EXERCISE REQUIREMENTS
Starting at the beginning of the entries and ending at the line containing "Is there any", write those lines out again with "slice" changed to "wedge" and nothing else altered.

INFORMATION SUPPLIED
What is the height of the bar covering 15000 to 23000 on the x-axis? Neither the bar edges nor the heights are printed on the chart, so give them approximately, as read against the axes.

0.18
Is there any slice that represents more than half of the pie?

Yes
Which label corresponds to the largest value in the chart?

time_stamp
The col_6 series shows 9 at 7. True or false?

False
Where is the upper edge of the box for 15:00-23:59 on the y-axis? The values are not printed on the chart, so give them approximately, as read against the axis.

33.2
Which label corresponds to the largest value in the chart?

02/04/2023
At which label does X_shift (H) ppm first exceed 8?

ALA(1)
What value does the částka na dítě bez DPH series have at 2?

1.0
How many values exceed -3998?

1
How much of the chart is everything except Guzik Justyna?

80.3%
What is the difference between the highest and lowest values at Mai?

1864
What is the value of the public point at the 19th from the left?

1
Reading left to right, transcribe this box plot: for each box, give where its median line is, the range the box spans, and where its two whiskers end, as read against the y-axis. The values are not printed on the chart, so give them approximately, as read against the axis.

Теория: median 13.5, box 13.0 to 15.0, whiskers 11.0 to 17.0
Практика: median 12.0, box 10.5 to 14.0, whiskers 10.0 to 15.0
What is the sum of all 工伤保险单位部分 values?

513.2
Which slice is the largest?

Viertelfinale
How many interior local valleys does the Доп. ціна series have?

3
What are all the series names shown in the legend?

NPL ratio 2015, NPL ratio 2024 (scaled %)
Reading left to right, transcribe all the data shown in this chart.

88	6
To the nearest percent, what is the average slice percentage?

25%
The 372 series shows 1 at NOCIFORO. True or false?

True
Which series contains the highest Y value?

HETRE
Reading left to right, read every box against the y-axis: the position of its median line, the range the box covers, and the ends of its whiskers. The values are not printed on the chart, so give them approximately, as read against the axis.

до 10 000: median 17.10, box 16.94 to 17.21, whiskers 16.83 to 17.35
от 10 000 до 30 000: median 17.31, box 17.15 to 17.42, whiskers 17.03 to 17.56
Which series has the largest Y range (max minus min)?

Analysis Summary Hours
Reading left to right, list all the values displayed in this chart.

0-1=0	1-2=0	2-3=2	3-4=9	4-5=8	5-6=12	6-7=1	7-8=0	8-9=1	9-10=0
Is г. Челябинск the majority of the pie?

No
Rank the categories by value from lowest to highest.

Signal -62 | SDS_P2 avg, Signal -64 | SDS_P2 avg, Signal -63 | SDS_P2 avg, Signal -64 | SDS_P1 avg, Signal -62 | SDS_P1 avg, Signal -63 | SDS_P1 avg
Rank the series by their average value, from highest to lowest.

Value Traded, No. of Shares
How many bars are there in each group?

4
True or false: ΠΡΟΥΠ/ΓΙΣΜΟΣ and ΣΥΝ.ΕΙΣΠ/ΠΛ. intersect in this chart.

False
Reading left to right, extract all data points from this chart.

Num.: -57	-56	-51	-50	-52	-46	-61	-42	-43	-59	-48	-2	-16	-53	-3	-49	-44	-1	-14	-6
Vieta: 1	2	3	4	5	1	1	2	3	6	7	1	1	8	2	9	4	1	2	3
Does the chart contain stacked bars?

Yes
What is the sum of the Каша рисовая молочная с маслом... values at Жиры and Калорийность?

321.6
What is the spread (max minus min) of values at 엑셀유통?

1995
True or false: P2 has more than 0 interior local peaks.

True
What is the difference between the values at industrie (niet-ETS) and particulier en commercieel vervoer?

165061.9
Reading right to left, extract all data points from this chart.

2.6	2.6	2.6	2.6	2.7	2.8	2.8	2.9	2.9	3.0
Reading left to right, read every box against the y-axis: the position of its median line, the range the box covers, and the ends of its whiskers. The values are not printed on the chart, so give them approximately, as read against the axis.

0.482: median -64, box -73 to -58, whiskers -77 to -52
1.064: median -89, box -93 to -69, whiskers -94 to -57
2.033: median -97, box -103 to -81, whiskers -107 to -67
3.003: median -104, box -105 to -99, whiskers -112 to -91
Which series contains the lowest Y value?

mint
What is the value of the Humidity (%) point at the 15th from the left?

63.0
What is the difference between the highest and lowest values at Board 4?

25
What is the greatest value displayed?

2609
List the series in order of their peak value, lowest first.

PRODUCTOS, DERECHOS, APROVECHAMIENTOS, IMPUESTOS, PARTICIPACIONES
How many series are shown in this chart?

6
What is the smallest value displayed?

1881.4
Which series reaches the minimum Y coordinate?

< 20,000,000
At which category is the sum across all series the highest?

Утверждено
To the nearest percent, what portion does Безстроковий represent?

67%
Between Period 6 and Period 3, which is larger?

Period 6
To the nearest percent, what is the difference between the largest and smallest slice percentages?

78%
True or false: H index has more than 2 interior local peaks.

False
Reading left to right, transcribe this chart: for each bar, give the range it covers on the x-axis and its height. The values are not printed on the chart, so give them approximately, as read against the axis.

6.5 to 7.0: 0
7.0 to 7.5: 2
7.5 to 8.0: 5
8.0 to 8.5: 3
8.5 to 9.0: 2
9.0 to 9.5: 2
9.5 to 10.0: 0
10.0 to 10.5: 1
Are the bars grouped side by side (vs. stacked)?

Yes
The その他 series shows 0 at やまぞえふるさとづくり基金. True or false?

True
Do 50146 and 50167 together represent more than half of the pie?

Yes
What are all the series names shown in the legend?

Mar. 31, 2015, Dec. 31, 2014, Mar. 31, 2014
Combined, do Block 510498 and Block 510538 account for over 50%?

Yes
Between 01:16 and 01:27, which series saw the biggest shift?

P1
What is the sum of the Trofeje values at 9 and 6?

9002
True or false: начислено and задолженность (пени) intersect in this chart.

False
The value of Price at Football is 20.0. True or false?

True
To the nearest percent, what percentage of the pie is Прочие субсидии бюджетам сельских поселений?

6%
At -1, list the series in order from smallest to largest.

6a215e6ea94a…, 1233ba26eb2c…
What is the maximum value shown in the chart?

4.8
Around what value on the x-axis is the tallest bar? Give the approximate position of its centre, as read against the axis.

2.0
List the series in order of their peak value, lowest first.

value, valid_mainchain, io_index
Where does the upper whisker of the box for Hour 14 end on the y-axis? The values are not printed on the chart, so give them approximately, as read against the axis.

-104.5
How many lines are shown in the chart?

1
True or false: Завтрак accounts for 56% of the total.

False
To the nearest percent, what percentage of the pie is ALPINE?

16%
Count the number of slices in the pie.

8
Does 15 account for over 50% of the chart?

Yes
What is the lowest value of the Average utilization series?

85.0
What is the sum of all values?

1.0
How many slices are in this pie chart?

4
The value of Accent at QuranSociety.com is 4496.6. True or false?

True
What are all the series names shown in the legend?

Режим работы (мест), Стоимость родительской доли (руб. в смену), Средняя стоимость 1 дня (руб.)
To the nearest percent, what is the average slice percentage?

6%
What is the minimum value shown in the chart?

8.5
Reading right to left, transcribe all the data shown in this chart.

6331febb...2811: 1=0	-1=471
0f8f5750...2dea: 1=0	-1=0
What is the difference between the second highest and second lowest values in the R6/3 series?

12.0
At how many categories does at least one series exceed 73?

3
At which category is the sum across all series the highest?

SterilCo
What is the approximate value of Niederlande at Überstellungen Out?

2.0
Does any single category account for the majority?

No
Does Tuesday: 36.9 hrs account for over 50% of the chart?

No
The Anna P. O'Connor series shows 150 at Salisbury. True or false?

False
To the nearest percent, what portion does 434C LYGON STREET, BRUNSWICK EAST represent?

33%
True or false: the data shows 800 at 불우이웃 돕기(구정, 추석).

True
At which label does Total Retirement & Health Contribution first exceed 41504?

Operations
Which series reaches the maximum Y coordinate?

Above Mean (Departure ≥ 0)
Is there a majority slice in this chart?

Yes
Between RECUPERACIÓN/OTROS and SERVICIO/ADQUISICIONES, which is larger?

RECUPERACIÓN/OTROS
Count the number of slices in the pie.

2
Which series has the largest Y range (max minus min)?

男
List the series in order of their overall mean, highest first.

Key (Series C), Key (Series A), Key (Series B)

ANSWER TO THIS TASK
What is the height of the bar covering 15000 to 23000 on the x-axis? Neither the bar edges nor the heights are printed on the chart, so give them approximately, as read against the axes.

0.18
Is there any wedge that represents more than half of the pie?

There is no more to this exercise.